■ Work task: State the number of lines in the records that contain "section", with no other words.

■ Records supplied:
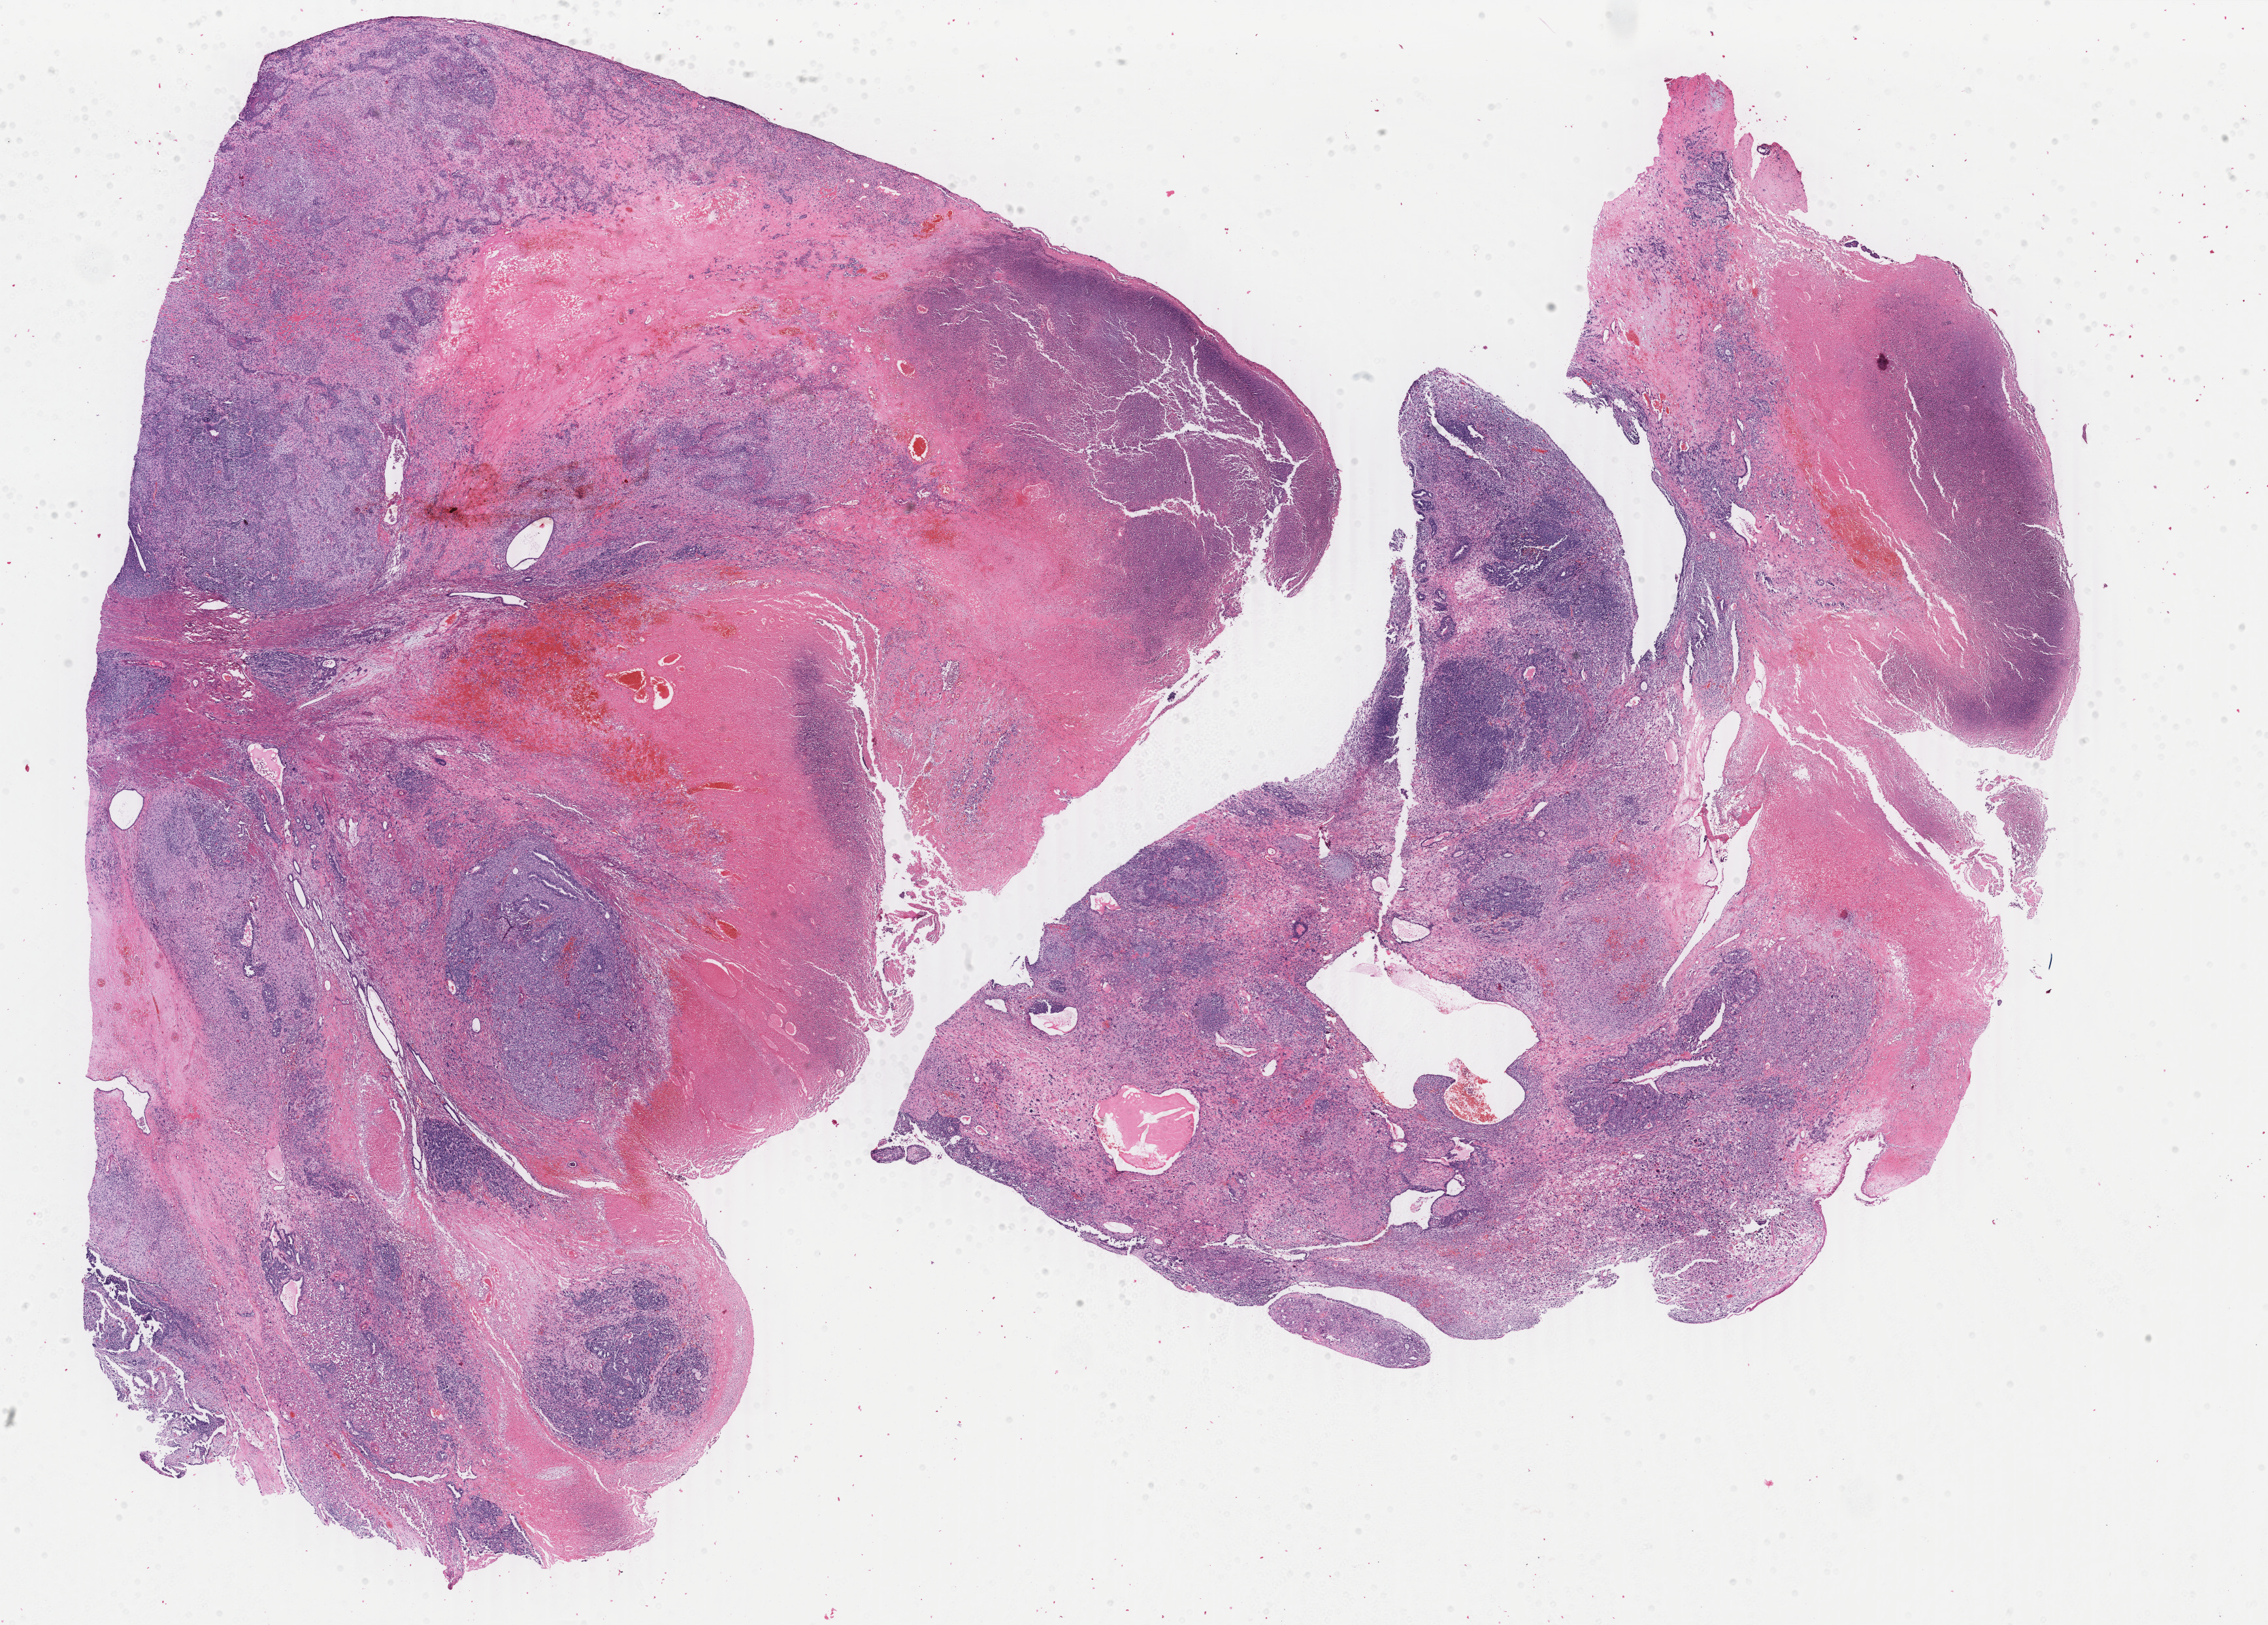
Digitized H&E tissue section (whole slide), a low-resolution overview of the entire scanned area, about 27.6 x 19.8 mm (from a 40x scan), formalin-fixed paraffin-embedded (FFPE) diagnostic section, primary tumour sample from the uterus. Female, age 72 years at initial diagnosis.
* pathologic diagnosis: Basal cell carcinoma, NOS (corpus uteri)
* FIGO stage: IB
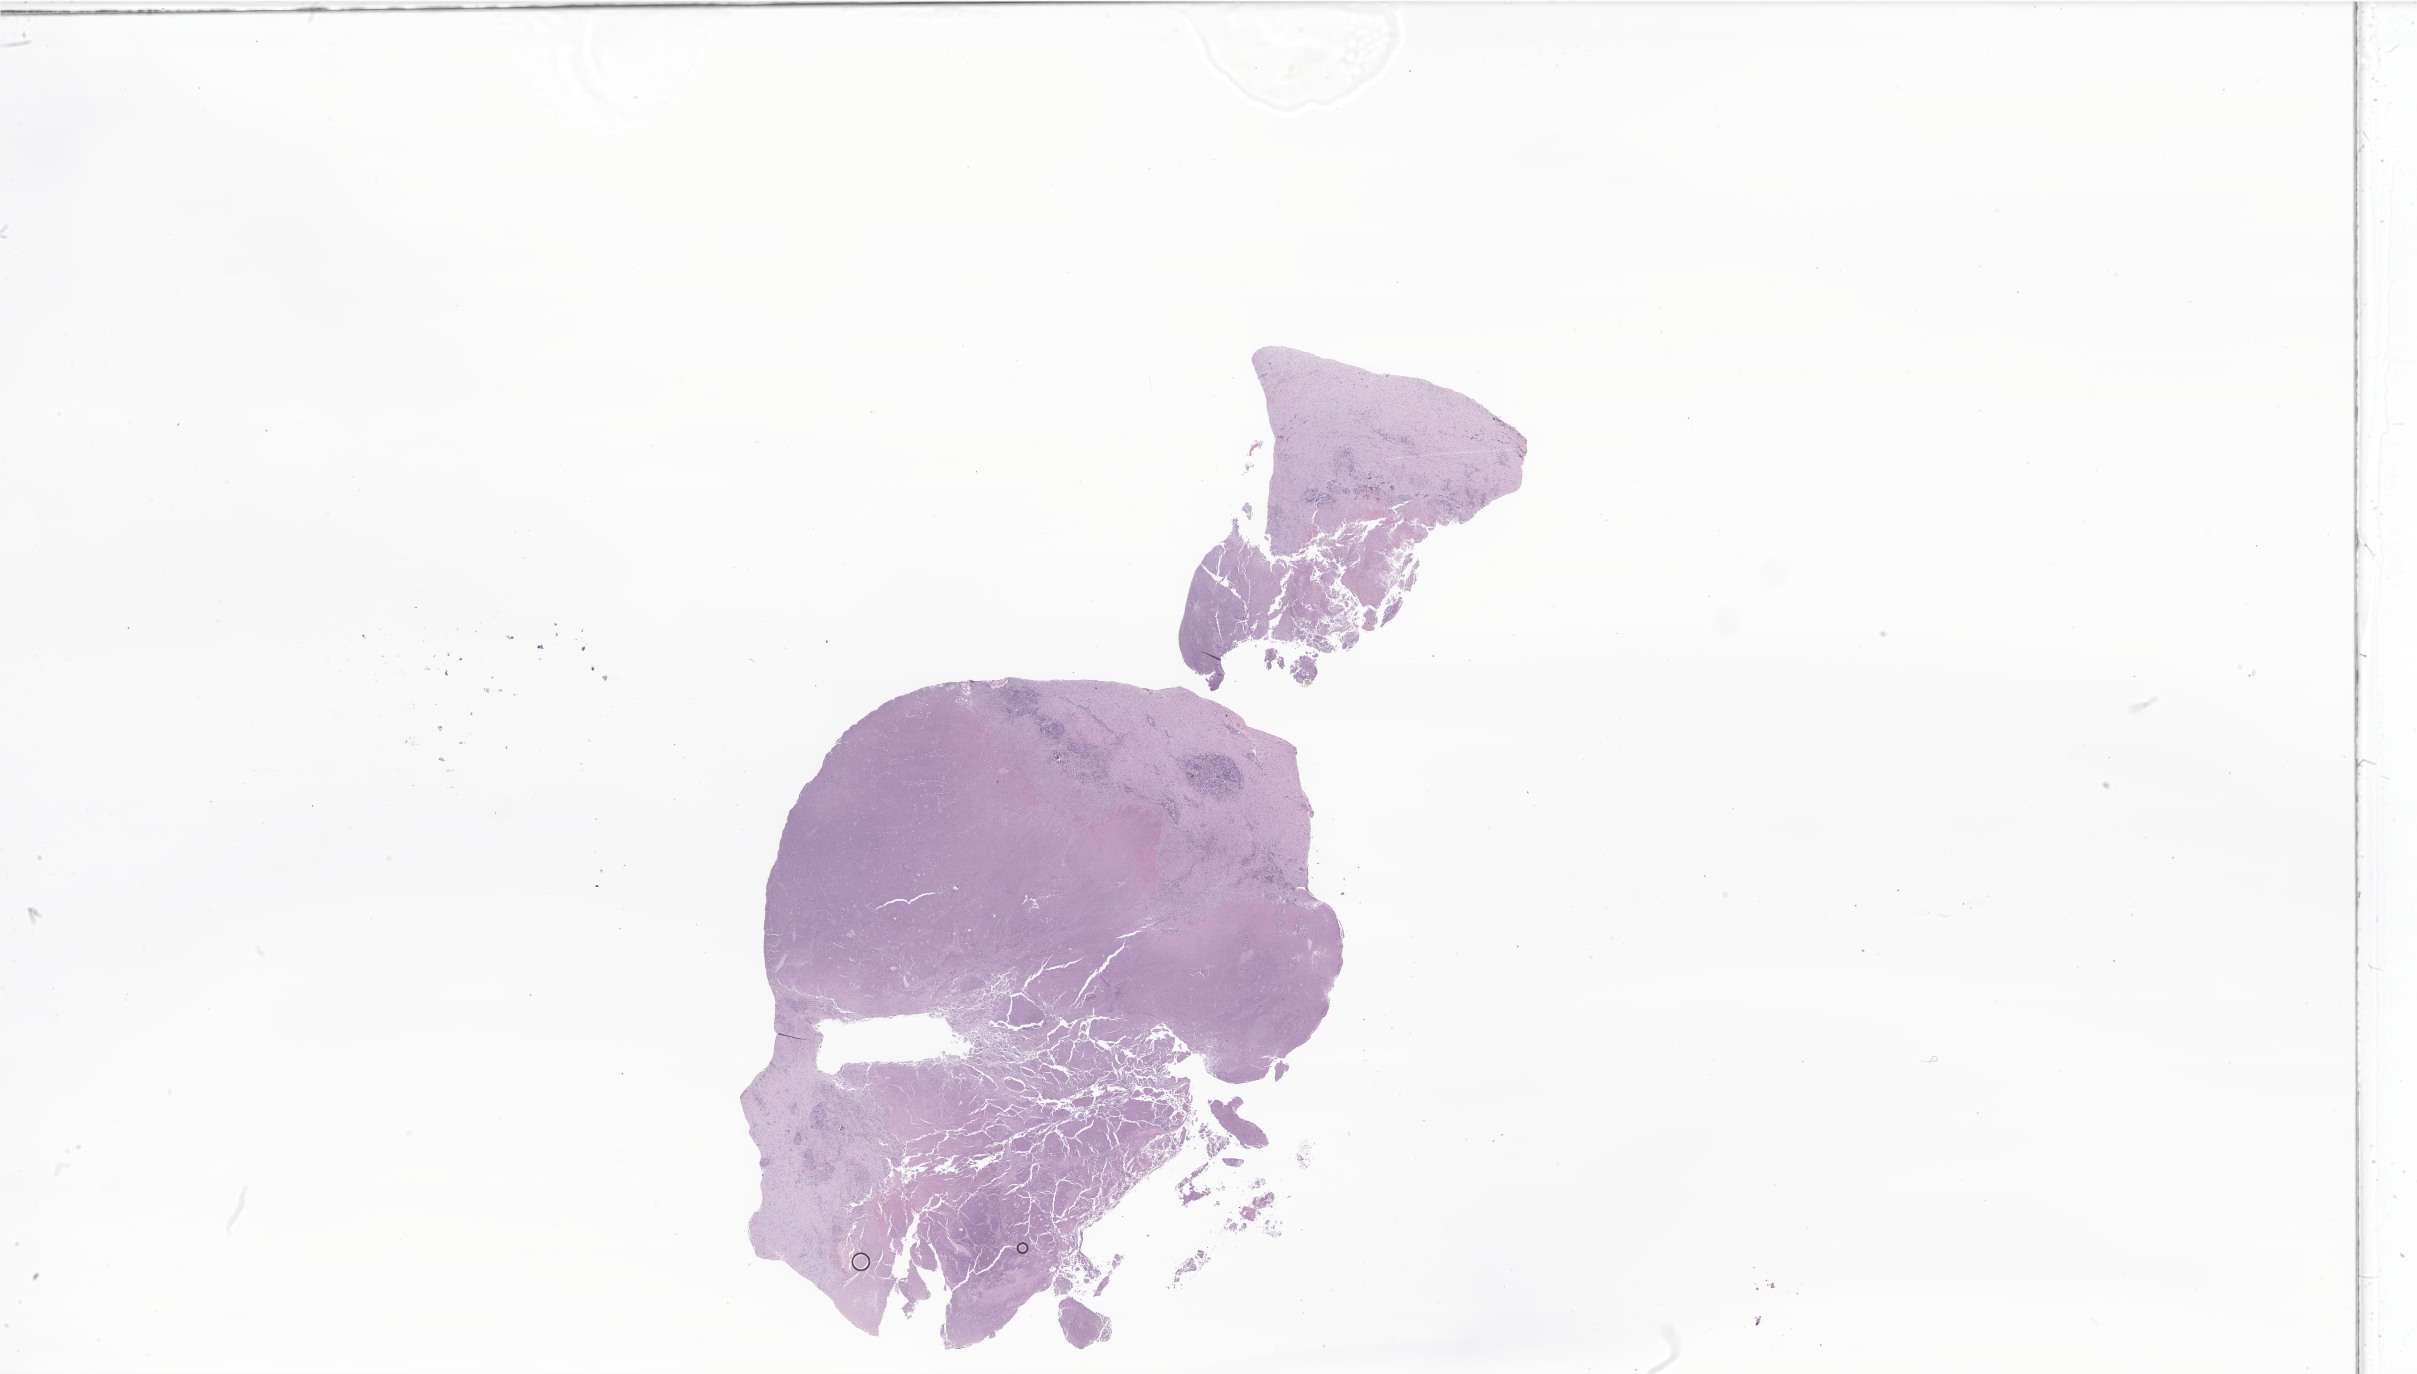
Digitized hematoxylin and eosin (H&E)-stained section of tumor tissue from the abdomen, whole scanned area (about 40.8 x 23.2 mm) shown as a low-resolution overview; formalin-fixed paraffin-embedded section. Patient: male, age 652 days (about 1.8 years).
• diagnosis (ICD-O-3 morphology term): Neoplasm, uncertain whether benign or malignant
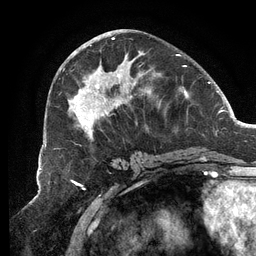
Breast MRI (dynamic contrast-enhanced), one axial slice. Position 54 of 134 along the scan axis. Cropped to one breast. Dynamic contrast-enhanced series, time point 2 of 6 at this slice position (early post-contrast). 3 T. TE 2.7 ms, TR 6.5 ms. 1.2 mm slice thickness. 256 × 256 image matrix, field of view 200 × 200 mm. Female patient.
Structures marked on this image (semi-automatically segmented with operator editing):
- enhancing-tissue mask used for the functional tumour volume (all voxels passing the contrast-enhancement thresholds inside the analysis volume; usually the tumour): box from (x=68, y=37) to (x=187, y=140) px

■ Solution for this task: 2